→ **ASSIGNED TASK 1**
What doctrine did the Iroquois people devise, according to the passage on Roosevelt and sustainability?
→ **ASSIGNED TASK 2**
Please continue the passage on Roosevelt and sustainability with new text following its final sentence.

→ **TEXT SEGMENT**
<<<<

Roosevelt was a complex, charismatic man about whom volumes have been written, and many more will follow. But the principal thing I admire about his passion for the natural world was his recognition that nature doesn’t exist apart from humanity: It is part of humanity, and vice versa; we are all a part of nature. He understood that sensible existence requires a balance. Today, when we use nature’s resources for our benefit, we must do so responsibly and judiciously, so that the generations that follow us can follow suit. And so forth, ad infinitum.
What I’ve just described is now widely discussed as “sustainability,” but it’s not a new concept in America and wasn’t even in Roosevelt’s time. The Iroquois people, for example, who have lived off American soil for centuries, devised the doctrine of “seven-generation sustainability.” In other words, all decisions, environmental or otherwise, should be made in light of the impact they were likely to have on the next seven generations. For many reasons, generations have become longer than they were even early in the twentieth century, but just as a workable yardstick, let’s estimate that seven generations would be about two hundred years. Now try that measure on what’s happening to nature in your town or neighborhood. Probably not fitting that ideal, I’d guess.

>>>>

→ **SOURCE INFORMATION**
<<<<

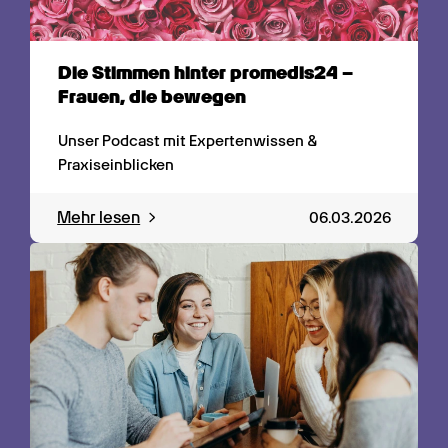
Die Stimmen hinter promedis24 – 
Frauen, die bewegen
Unser Podcast mit Expertenwissen & 
Praxiseinblicken
Mehr lesen
06.03.2026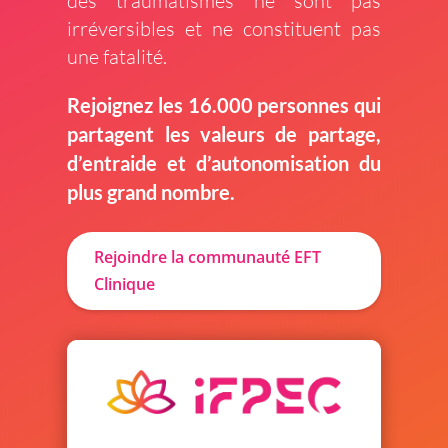
des traumatismes ne sont pas
irréversibles et ne constituent pas
une fatalité.
Rejoignez les 16.000 personnes qui
partagent les valeurs de partage,
d’entraide et d’autonomisation du
plus grand nombre.
Rejoindre la communauté EFT
Clinique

>>>>

→ **ANSWER BOX 1**
The doctrine of "seven-generation sustainability."

→ **ANSWER BOX 2**
The same idea was phrased another way by the Boy Scouts of America, as I recall from my scouting years: “Leave your campsite in as good or better shape than you found it.” The rule was strictly enforced, at least in my day. I learned the important lifelong lesson that the land and its resources are for our use and enjoyment, not our abuse and destruction.
On this point, Roosevelt argued, “To waste, to destroy, our natural resources, to skin and exhaust the land instead of using it so as to increase its usefulness, will result in undermining in the days of our children the very prosperity which we ought by right to hand down to them.” His conviction inspired generations of conservationists (and conservatives) to shar
e his passion. In fact, it was Ronald Reagan who explicitly defined the connection between conservation and conservatism: “What is a conservative but one who conserves? This is what we leave to our children. And our great moral responsibility is to leave it to them either as we found it or better than we found it.” For him, the lesson of the campfire applied to the whole of nature.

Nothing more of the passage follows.